True, AIS eye CAT frequencies
Operators say they intend muscling in on bands now used by their rivals
Published on January 7, 2008
The battle lines for cellular frequencies were drawn when True Move and Advanced Info Service (AIS) advised the telecom regulator about their intent to take over some bands that belong to CAT Telecom but are being used by their competitors.
According to True Move's letter sent to the National Telecommunications Commission (NTC) on December 4, it wants to replace CAT in using certain bands on the 1800MHz and 800MHz spectra for commercial purposes.
The bands are being used by Total Access Communication (DTAC) to offer cellular service under a concession from CAT.
True Move cited the NTC's regulations for frequency licence transfer and frequency sharing to stake claims on CAT's bands. Telecom operators are allowed to seek the NTC's permission either to transfer the rights and duties of a spectrum to other operators, or to use other operators' spectra in place of the existing users.
True Move has 12 million customers and has mention-ed many times that it wants additional frequencies to
ease the congestion on its
existing 12.5MHz of bandwidth in its 1,800MHz spectrum.
DTAC has become the target, since it has a large chunk of 50MHz bandwidth in the 1800MHz spectrum.
DTAC chief executive Sigve Brekke said last week that DTAC was making use of both the 1800MHz and 800MHz frequencies, and nobody could claim frequencies that were already occupied.
"I have had a discussion with CAT on this issue, and they have the same view as DTAC. If True or anyone else is trying to take parts of our frequencies, we will definitely defend our rights," he said.
The NTC has already made a public announcement of True Move's request and has asked affected cellular operators to share ideas and defend their frequency ownership rights by January 31. After that the NTC will take time to consider the cases before making a final decision on the matter.
NTC member Sudharma Yoonaidharma said any operator could refer to the regulations but everything must proceed according to the regulations.
True Move also notified the NTC on December 14 that it wants to replace CAT in owning bands of the 1800MHz spectrum being used by True Move itself.
A CAT source wonders if True Move is trying to free itself from its concession.
Athueck Asvanund, vice chairman of True Corp, claims that the move responds to an amendment in the frequency-allocation law.
He said the amendment requires the user and owner of a frequency to be the same entity.

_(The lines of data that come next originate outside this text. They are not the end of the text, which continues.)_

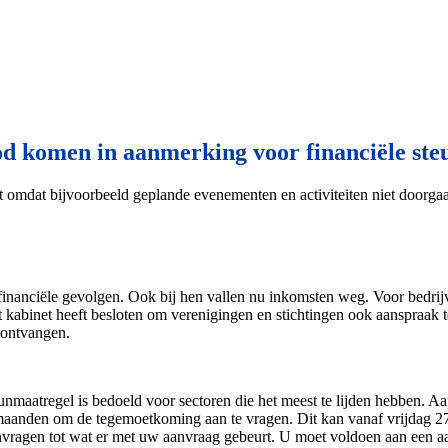
od komen in aanmerking voor financiële ste
pt omdat bijvoorbeeld geplande evenementen en activiteiten niet doorg
e financiële gevolgen. Ook bij hen vallen nu inkomsten weg. Voor bedri
et kabinet heeft besloten om verenigingen en stichtingen ook aanspraak
 ontvangen.
nmaatregel is bedoeld voor sectoren die het meest te lijden hebben. 
maanden om de tegemoetkoming aan te vragen. Dit kan vanaf vrijdag 27 m
vragen tot wat er met uw aanvraag gebeurt. U moet voldoen aan een a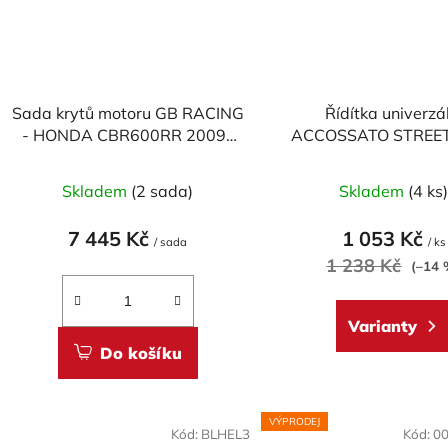
Sada krytů motoru GB RACING
Řídítka univerzá
- HONDA CBR600RR 2009-
ACCOSSATO STREET
2025
mm DURAL
Průměr
Skladem
(2 sada)
Skladem
(4 ks
hodnoc
produk
7 445 Kč
1 053 Kč
/ sada
/ ks
je
1 238 Kč
(–14 
4,7
z
Varianty
5
Do košíku
hvězdič
VÝPRODEJ
Kód:
BLHEL3
Kód:
0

He is concerned that the clause could create possible legal trouble for True Move and also other cellular operators when the amendment is passed into law.
TOT Plc and CAT are the legal owners of the cellular operators' frequencies.
AIS also informed the NTC on December 25 that it wants to acquire certain bands in the 800MHz spectrum of CAT, which are being used by DTAC and Hutchison-CAT.
AIS president Wichian Mektrakarn said the extra frequency bands would enhance AIS's existing 900MHz cellular service. AIS has about 24 million subscribers, while Hutch has some 800,000.
Brekke of DTAC said it would be better for all to wait for the NTC to finish drafting the national frequency plan, which is expected to be issued at the end of this year, before all can start talking about new frequency apportionment.
"The NTC's upcoming national frequency plan will look at a more efficient frequency allocation. We are more than willing to sit down and discuss how all the operators can benefit from a new frequency allocation. A single operator cannot start claiming frequencies without this being a part of the process," he said.